▸ TASK STATEMENT
Write out the data below exactly as given, without any of its pictures.

----------

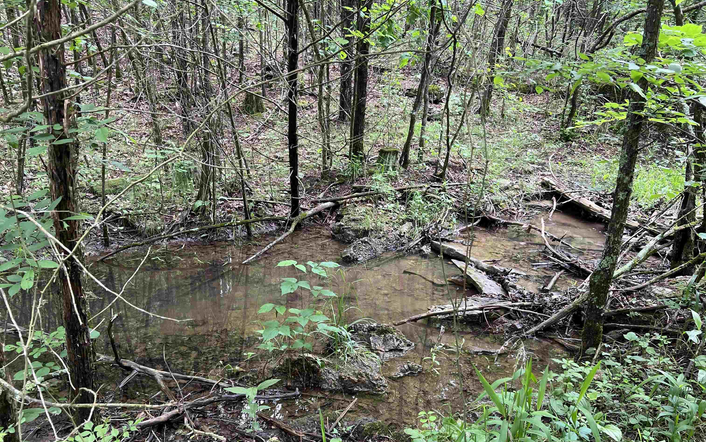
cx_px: 358
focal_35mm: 28
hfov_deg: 66.5
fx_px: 539
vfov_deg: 44.4
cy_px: 260
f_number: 1.5
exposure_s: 1/121
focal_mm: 5.7
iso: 125
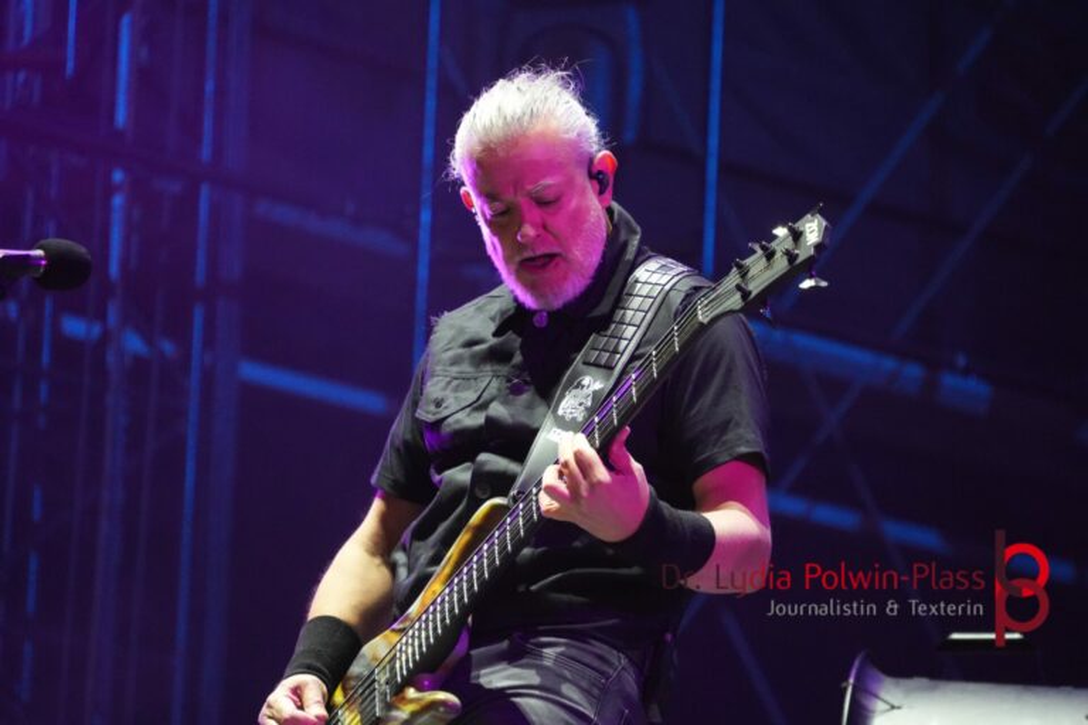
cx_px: 544
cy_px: 362
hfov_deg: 8.0
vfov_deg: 5.4
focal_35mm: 256
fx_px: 7751
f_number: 6.3
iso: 6400
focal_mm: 171
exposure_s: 1/125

----------

▸ ANSWER TO THE PROBLEM
cx_px: 358
focal_35mm: 28
hfov_deg: 66.5
fx_px: 539
vfov_deg: 44.4
cy_px: 260
f_number: 1.5
exposure_s: 1/121
focal_mm: 5.7
iso: 125
cx_px: 544
cy_px: 362
hfov_deg: 8.0
vfov_deg: 5.4
focal_35mm: 256
fx_px: 7751
f_number: 6.3
iso: 6400
focal_mm: 171
exposure_s: 1/125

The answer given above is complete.